Normally images (or any files) can have the same name as long as they are in a different directory path or have a different extension. However, the image server I am importing them into requires all the image names to be unique (even if the extensions are different).

For example the images background.png and background.gif would not be allowed because even though they have different extensions they still have the same file name. Even if they are in separate sub-folders, they still need to be unique.

So I am wondering if I can do a recursive search in the img folder to find a list of files that have the same name (excluding extension).

Is there a command that can do this?


Solution 1:

find . -mindepth 1 -printf '%h %f\n' | sort -t ' ' -k 2,2 | uniq -f 1 --all-repeated=separate | tr ' ' '/'

As the comment states, this will find folders as well. Here is the command to restrict it to files:

find . -mindepth 1 -type f -printf '%p %f\n' | sort -t ' ' -k 2,2 | uniq -f 1 --all-repeated=separate | cut -d' ' -f1

Solution 2:

FSlint Install fslint is a versatile duplicate finder that includes a function for finding duplicate names:

FSlint

The FSlint package for Ubuntu emphasizes the graphical interface, but as is explained in the FSlint FAQ a command-line interface is available via the programs in /usr/share/fslint/fslint/. Use the --help option for documentation, e.g.:

$ /usr/share/fslint/fslint/fslint --help
File system lint.
A collection of utilities to find lint on a filesystem.
To get more info on each utility run 'util --help'.
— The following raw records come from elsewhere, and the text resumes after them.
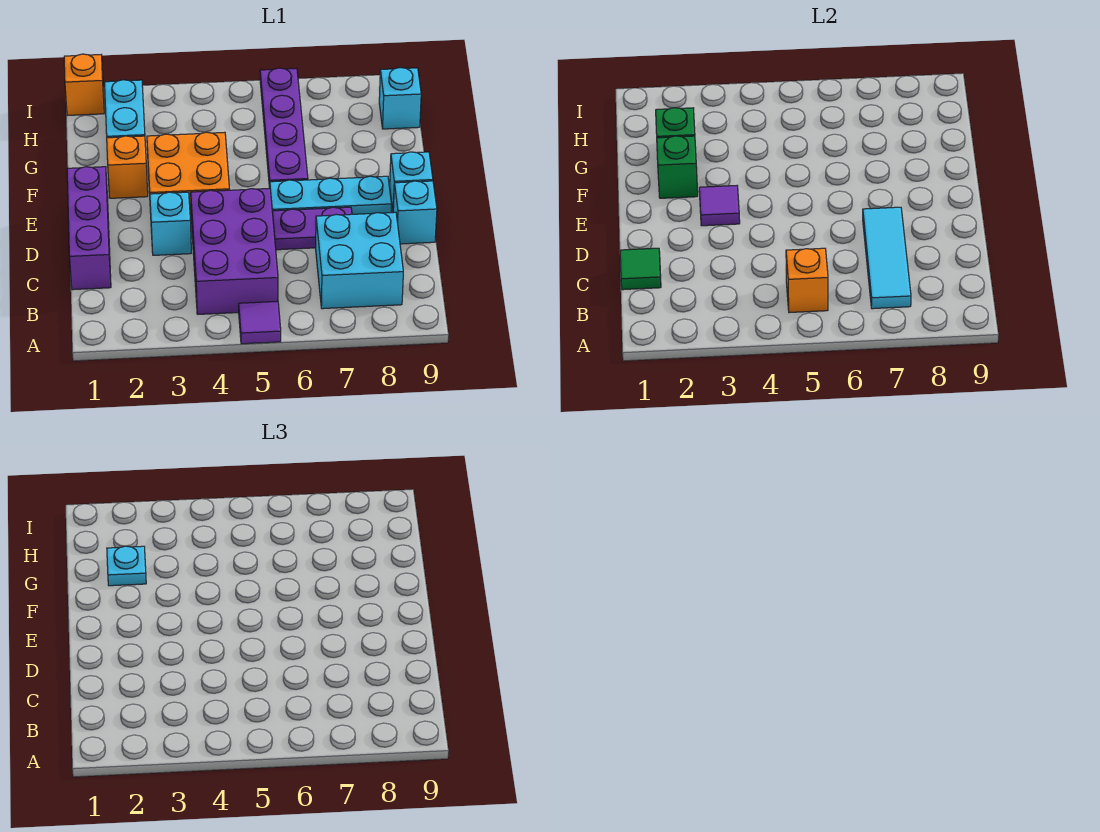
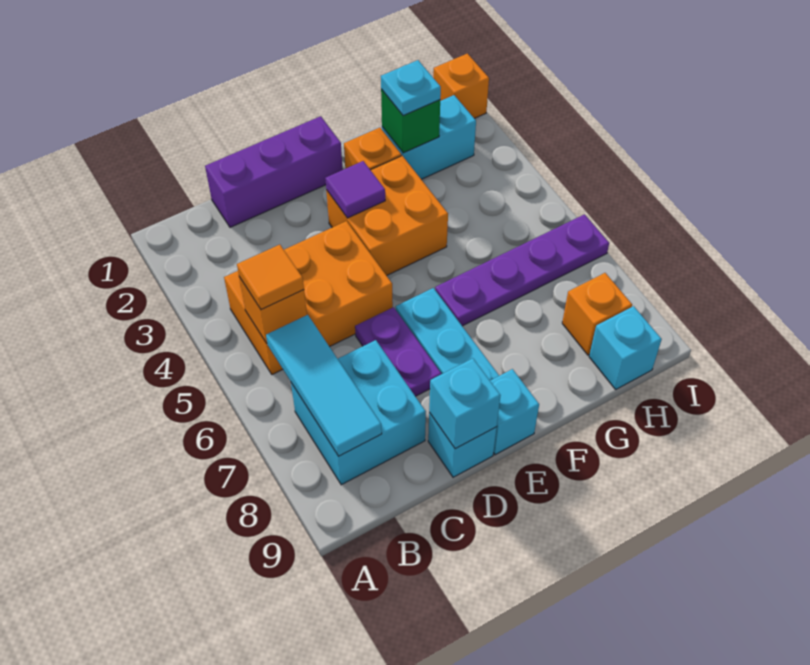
purple tile A5 level 1 -> none
purple brick B4:D5 level 1 -> orange brick B4:D5 level 1
none -> orange tile B5 level 3
cyan tile B7:D7 level 2 -> cyan tile B6:B8 level 2
green tile C1 level 2 -> none
cyan brick D3 level 1 -> cyan brick D9 level 2
green brick F2 level 2 -> none
none -> orange brick H8 level 1

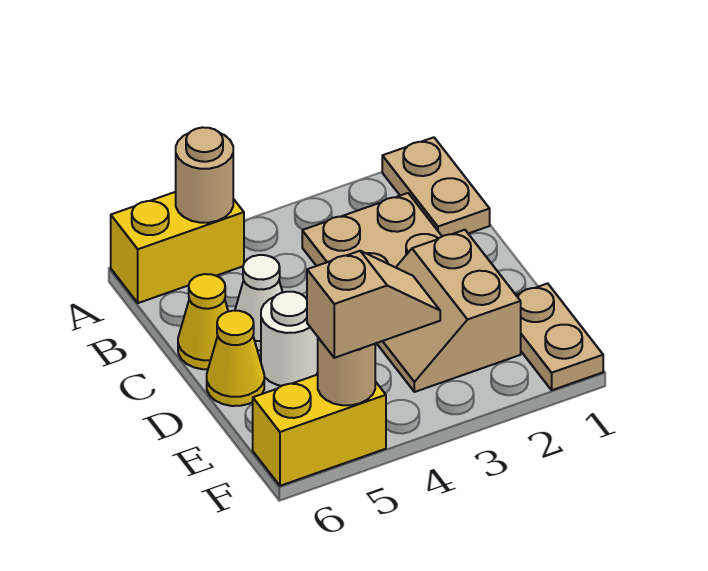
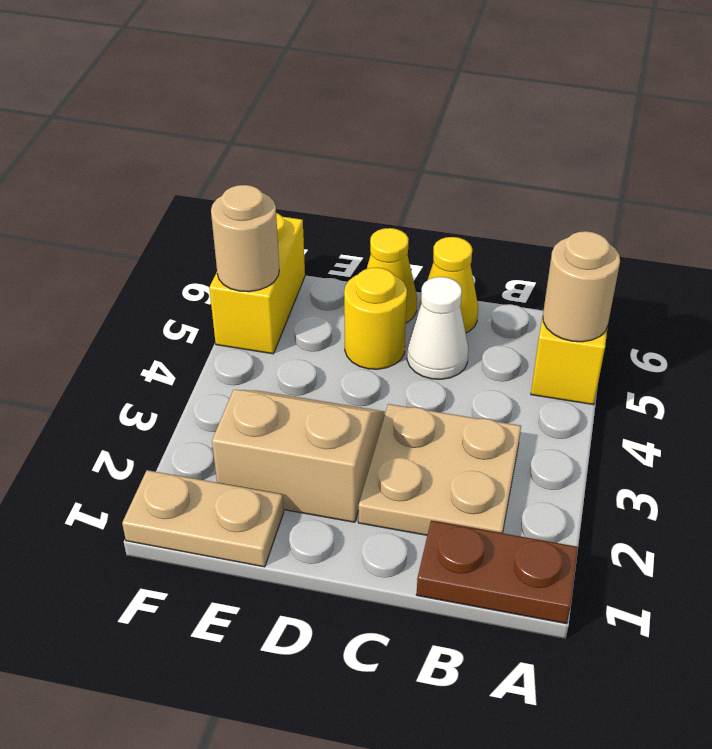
tan plate A1:B1 level 1 -> brown plate A1:B1 level 1
white round brick D5 level 1 -> yellow round brick D5 level 1
tan slope F4:F5 level 3 top 5 -> none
findup -- find DUPlicate files
findnl -- find Name Lint (problems with filenames)
findu8 -- find filenames with invalid utf8 encoding
findbl -- find Bad Links (various problems with symlinks)
findsn -- find Same Name (problems with clashing names)
finded -- find Empty Directories
findid -- find files with dead user IDs
findns -- find Non Stripped executables
findrs -- find Redundant Whitespace in files
findtf -- find Temporary Files
findul -- find possibly Unused Libraries
zipdir -- Reclaim wasted space in ext2 directory entries
$ /usr/share/fslint/fslint/findsn --help
find (files) with duplicate or conflicting names.
Usage: findsn [-A -c -C] [[-r] [-f] paths(s) ...]
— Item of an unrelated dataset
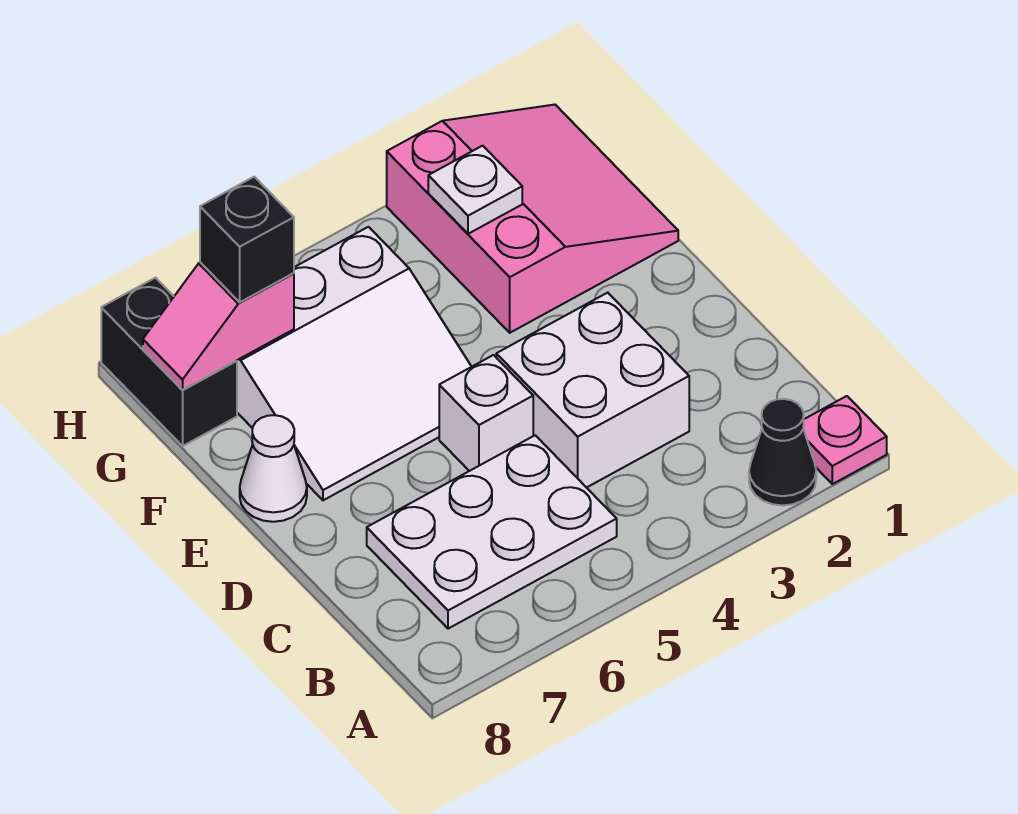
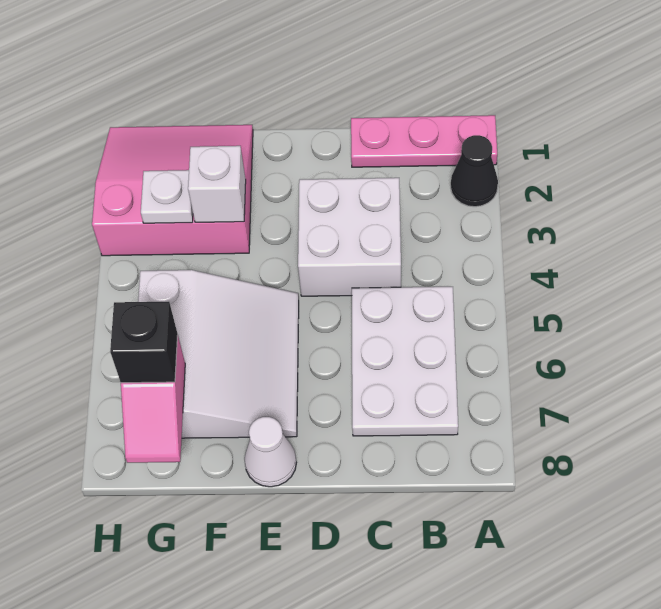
pink plate A1 level 1 -> pink plate A1:C1 level 1
white brick D5 level 1 -> white brick F3 level 2
black brick G8:H8 level 1 -> none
If no arguments are supplied the $PATH is searched for any redundant
or conflicting files.

-A reports all aliases (soft and hard links) to files.
If no path(s) specified then the $PATH is searched.
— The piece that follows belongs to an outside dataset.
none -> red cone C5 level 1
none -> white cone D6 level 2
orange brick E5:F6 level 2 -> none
If only path(s) specified then they are checked for duplicate named
files. You can qualify this with -C to ignore case in this search.
Qualifying with -c is more restictive as only files (or directories)
in the same directory whose names differ only in case are reported.
I.E. -c will flag files & directories that will conflict if transfered
to a case insensitive file system. Note if -c or -C specified and
no path(s) specifed the current directory is assumed.

Example usage:

$ /usr/share/fslint/fslint/findsn /usr/share/icons/ > icons-with-duplicate-names.txt
$ head icons-with-duplicate-names.txt 
-rw-r--r-- 1 root root    683 2011-04-15 10:31 Humanity-Dark/AUTHORS
-rw-r--r-- 1 root root    683 2011-04-15 10:31 Humanity/AUTHORS
-rw-r--r-- 1 root root  17992 2011-04-15 10:31 Humanity-Dark/COPYING
-rw-r--r-- 1 root root  17992 2011-04-15 10:31 Humanity/COPYING
-rw-r--r-- 1 root root   4776 2011-03-29 08:57 Faenza/apps/16/DC++.xpm
-rw-r--r-- 1 root root   3816 2011-03-29 08:57 Faenza/apps/22/DC++.xpm
-rw-r--r-- 1 root root   4008 2011-03-29 08:57 Faenza/apps/24/DC++.xpm
-rw-r--r-- 1 root root   4456 2011-03-29 08:57 Faenza/apps/32/DC++.xpm
-rw-r--r-- 1 root root   7336 2011-03-29 08:57 Faenza/apps/48/DC++.xpm
-rw-r--r-- 1 root root    918 2011-03-29 09:03 Faenza/apps/16/Thunar.png

Solution 3:

Save this to a file named duplicates.py

#!/usr/bin/env python

# Syntax: duplicates.py DIRECTORY

import os, sys

top = sys.argv[1]
d = {}

for root, dirs, files in os.walk(top, topdown=False):
    for name in files:
        fn = os.path.join(root, name)
        basename, extension = os.path.splitext(name)

        basename = basename.lower() # ignore case

        if basename in d:
            print(d[basename])
            print(fn)
        else:
            d[basename] = fn

Then make the file executable:

chmod +x duplicates.py

Run in e.g. like this:

./duplicates.py ~/images

It should output pairs of files that have the same basename(1). Written in python, you should be able to modify it.